─── PROVIDED INFORMATION ───

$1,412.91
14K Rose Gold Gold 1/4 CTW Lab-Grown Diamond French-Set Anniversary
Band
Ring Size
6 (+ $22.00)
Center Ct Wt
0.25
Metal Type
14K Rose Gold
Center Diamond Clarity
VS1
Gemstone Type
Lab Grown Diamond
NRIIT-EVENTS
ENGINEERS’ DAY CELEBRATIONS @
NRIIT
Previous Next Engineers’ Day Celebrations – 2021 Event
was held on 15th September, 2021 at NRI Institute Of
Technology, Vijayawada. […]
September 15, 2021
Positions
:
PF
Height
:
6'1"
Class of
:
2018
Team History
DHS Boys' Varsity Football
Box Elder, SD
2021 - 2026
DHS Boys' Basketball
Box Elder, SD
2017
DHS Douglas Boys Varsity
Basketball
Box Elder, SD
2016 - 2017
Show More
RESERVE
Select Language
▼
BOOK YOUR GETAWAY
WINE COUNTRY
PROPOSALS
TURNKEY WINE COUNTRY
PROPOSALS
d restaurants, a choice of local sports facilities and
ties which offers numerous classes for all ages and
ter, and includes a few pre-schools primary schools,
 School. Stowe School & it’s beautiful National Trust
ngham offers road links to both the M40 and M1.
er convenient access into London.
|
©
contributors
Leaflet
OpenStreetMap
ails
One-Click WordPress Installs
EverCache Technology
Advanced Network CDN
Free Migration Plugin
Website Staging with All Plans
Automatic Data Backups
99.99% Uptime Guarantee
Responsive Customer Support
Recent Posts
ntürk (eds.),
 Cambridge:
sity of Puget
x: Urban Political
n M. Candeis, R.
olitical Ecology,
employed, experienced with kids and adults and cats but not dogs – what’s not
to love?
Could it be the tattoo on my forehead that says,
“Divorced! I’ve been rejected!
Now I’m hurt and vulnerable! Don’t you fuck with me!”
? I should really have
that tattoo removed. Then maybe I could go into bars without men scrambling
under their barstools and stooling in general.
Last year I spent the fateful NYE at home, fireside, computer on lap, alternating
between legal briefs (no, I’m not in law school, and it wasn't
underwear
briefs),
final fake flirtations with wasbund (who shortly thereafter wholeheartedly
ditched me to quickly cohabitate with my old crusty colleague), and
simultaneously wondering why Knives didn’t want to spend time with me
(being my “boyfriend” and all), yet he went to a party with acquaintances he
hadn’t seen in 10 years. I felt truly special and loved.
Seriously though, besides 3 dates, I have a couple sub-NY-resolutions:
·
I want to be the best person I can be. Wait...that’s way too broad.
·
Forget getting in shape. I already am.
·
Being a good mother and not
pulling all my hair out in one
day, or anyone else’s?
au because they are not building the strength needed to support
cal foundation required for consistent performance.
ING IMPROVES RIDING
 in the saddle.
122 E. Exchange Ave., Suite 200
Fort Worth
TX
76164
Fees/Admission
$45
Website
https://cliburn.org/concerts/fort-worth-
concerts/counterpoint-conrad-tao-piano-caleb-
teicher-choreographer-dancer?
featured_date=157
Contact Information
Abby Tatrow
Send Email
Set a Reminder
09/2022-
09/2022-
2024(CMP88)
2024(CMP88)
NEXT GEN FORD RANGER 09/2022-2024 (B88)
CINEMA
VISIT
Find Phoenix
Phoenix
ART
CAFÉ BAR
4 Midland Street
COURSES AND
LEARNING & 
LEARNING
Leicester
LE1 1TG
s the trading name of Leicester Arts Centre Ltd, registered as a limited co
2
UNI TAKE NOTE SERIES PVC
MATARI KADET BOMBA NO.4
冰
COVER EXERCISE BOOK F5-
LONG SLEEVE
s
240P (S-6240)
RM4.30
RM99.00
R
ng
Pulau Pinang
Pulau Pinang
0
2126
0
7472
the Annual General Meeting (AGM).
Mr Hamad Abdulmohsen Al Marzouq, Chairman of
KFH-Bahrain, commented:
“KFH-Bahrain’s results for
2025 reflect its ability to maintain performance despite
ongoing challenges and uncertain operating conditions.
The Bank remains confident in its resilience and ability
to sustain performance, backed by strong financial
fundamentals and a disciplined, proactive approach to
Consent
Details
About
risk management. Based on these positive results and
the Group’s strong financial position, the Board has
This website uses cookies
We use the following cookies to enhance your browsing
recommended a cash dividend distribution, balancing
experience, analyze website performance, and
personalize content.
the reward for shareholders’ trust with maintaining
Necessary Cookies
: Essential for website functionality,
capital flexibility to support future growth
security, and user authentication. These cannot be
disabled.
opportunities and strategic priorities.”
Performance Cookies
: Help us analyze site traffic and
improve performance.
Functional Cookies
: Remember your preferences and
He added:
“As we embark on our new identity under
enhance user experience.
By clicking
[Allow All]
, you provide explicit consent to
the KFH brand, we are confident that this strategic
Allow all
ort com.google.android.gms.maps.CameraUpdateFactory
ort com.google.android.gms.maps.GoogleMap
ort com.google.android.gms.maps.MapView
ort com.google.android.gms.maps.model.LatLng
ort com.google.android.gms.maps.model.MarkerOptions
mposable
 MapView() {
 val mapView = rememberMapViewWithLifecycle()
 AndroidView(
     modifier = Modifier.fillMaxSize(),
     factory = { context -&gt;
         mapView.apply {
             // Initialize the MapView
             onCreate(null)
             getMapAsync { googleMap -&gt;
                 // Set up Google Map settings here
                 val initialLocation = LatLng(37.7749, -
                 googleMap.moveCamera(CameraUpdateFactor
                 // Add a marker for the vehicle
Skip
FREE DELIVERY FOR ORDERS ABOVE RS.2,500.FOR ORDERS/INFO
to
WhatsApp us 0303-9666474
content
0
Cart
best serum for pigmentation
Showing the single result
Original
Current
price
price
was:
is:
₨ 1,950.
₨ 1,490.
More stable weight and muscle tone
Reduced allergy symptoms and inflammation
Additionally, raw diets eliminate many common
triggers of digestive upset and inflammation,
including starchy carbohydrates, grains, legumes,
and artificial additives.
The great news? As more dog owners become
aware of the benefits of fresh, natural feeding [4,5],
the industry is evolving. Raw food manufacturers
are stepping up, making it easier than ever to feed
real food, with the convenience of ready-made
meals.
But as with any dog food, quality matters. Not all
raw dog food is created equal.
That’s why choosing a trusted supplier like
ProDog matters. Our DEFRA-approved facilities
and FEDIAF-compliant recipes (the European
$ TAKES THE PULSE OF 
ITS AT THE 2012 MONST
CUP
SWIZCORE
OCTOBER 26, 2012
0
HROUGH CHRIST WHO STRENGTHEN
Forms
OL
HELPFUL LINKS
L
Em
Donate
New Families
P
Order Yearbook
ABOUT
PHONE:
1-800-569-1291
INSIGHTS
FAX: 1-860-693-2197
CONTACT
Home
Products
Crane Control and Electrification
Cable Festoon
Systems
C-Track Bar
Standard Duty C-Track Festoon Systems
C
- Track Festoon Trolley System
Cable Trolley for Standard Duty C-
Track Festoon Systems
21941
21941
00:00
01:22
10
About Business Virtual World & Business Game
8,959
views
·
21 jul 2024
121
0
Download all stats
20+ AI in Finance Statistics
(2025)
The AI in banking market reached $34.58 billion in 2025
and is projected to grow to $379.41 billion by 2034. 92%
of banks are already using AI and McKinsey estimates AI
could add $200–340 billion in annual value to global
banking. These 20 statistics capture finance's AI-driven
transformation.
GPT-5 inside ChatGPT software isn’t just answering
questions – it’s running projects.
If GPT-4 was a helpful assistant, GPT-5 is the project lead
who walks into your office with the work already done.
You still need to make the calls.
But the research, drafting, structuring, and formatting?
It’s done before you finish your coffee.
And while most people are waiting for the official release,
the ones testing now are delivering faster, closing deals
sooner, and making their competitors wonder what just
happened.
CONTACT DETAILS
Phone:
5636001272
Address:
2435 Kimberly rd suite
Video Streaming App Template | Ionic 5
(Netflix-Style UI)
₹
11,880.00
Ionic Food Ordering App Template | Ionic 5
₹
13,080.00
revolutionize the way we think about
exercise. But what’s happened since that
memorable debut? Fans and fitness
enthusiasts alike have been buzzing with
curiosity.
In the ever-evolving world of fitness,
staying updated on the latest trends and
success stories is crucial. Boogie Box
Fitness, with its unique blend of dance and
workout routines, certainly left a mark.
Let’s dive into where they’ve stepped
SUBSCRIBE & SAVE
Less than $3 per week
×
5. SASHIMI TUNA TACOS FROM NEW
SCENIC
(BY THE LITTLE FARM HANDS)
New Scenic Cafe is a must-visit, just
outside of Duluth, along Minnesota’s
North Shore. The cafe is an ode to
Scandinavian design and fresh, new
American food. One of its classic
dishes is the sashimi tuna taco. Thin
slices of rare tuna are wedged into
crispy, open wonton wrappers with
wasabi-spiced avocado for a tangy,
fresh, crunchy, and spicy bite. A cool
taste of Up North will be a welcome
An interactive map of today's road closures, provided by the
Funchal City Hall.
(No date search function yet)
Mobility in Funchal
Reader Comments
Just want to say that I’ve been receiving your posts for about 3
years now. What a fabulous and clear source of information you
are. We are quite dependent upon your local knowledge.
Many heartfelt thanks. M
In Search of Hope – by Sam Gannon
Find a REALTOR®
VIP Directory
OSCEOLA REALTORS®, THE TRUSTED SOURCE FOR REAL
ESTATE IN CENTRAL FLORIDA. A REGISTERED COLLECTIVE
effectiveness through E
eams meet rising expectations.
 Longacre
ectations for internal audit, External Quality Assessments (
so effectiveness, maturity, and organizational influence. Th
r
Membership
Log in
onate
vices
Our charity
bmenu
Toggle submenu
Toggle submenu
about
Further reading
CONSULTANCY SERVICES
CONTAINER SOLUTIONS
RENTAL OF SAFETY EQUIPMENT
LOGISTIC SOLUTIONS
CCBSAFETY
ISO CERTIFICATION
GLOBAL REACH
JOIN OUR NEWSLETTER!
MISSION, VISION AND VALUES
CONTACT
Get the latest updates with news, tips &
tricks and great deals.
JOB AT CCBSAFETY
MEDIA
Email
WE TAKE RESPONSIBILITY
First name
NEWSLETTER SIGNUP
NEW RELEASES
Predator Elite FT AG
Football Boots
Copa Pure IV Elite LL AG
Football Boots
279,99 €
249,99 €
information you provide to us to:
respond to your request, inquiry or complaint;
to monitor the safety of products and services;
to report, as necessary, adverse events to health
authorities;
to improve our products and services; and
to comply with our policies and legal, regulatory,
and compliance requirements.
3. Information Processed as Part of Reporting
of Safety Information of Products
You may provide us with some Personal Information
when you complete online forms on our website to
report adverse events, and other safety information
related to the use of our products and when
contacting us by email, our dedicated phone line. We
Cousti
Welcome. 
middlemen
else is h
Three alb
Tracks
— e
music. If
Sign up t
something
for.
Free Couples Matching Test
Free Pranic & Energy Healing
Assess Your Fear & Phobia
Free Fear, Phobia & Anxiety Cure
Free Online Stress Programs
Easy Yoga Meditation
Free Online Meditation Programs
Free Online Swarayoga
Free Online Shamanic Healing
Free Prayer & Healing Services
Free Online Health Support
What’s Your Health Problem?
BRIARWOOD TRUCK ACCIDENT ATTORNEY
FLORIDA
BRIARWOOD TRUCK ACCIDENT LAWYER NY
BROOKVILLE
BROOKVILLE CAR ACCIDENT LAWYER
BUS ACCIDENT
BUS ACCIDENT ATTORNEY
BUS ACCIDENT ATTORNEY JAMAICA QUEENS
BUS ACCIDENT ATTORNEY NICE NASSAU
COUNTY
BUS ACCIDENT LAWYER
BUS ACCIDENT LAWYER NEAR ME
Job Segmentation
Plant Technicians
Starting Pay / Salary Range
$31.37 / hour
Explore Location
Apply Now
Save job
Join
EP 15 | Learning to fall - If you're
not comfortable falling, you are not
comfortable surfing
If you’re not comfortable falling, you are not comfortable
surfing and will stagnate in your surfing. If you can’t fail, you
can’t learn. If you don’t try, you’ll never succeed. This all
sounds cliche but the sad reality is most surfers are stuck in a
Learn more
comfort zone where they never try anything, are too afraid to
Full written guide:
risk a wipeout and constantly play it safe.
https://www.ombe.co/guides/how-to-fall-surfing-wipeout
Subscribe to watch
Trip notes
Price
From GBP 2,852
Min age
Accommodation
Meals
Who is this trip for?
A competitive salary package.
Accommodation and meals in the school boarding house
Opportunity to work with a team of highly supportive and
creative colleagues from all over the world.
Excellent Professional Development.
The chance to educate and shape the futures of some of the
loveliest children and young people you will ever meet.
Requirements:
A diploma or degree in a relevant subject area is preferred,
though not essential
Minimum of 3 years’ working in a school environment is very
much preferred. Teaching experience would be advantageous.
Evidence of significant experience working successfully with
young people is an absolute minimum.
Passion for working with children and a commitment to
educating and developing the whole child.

───

▸ **TASK PROMPT**: Reproduce verbatim every line from the start of the records through the line containing "under their barstools", inclusive.

▸ **EXPECTED OUTPUT**:
$1,412.91
14K Rose Gold Gold 1/4 CTW Lab-Grown Diamond French-Set Anniversary
Band
Ring Size
6 (+ $22.00)
Center Ct Wt
0.25
Metal Type
14K Rose Gold
Center Diamond Clarity
VS1
Gemstone Type
Lab Grown Diamond
NRIIT-EVENTS
ENGINEERS’ DAY CELEBRATIONS @
NRIIT
Previous Next Engineers’ Day Celebrations – 2021 Event
was held on 15th September, 2021 at NRI Institute Of
Technology, Vijayawada. […]
September 15, 2021
Positions
:
PF
Height
:
6'1"
Class of
:
2018
Team History
DHS Boys' Varsity Football
Box Elder, SD
2021 - 2026
DHS Boys' Basketball
Box Elder, SD
2017
DHS Douglas Boys Varsity
Basketball
Box Elder, SD
2016 - 2017
Show More
RESERVE
Select Language
▼
BOOK YOUR GETAWAY
WINE COUNTRY
PROPOSALS
TURNKEY WINE COUNTRY
PROPOSALS
d restaurants, a choice of local sports facilities and
ties which offers numerous classes for all ages and
ter, and includes a few pre-schools primary schools,
 School. Stowe School & it’s beautiful National Trust
ngham offers road links to both the M40 and M1.
er convenient access into London.
|
©
contributors
Leaflet
OpenStreetMap
ails
One-Click WordPress Installs
EverCache Technology
Advanced Network CDN
Free Migration Plugin
Website Staging with All Plans
Automatic Data Backups
99.99% Uptime Guarantee
Responsive Customer Support
Recent Posts
ntürk (eds.),
 Cambridge:
sity of Puget
x: Urban Political
n M. Candeis, R.
olitical Ecology,
employed, experienced with kids and adults and cats but not dogs – what’s not
to love?
Could it be the tattoo on my forehead that says,
“Divorced! I’ve been rejected!
Now I’m hurt and vulnerable! Don’t you fuck with me!”
? I should really have
that tattoo removed. Then maybe I could go into bars without men scrambling
under their barstools and stooling in general.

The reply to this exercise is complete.